#### TASK ITEM:
Only the pictures should be left out; repeat the rest of the data exactly.

#### DATA BLOCK:
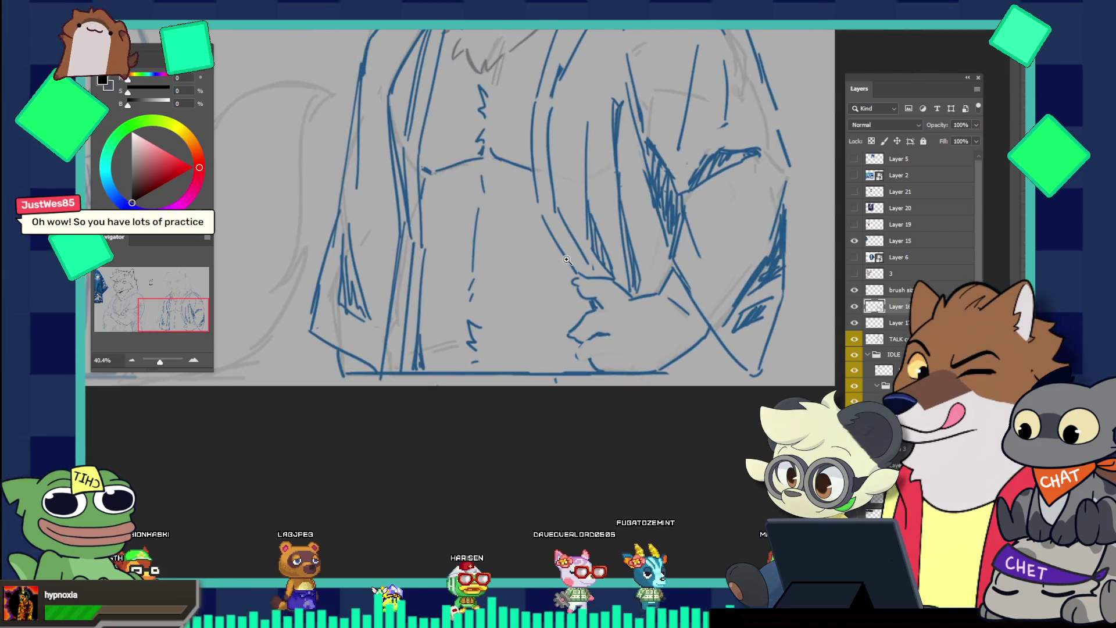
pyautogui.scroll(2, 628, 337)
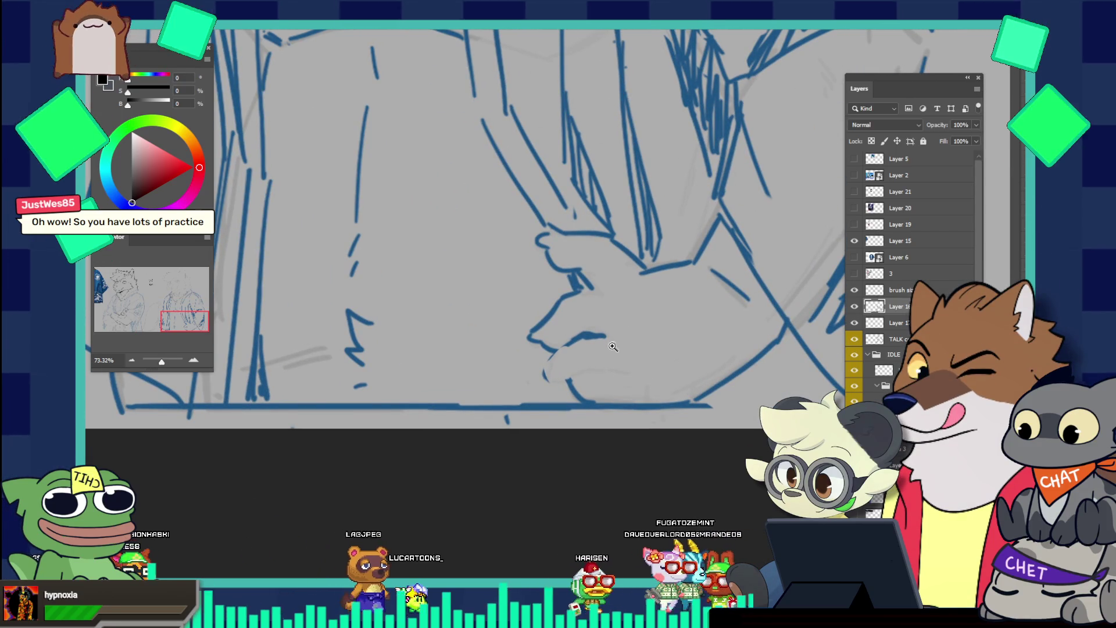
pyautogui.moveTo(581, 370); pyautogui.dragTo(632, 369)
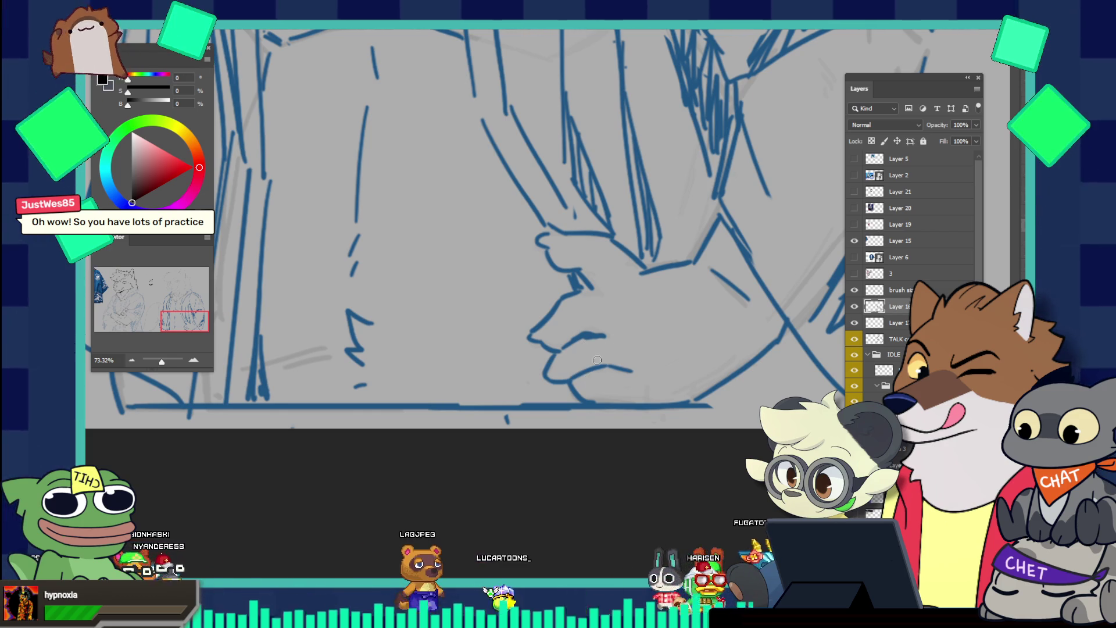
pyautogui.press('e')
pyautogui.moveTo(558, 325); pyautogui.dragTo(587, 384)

#### RESPONSE TO THE EXERCISE:
pyautogui.scroll(2, 628, 337)
pyautogui.moveTo(581, 370); pyautogui.dragTo(632, 369)
pyautogui.press('e')
pyautogui.moveTo(558, 325); pyautogui.dragTo(587, 384)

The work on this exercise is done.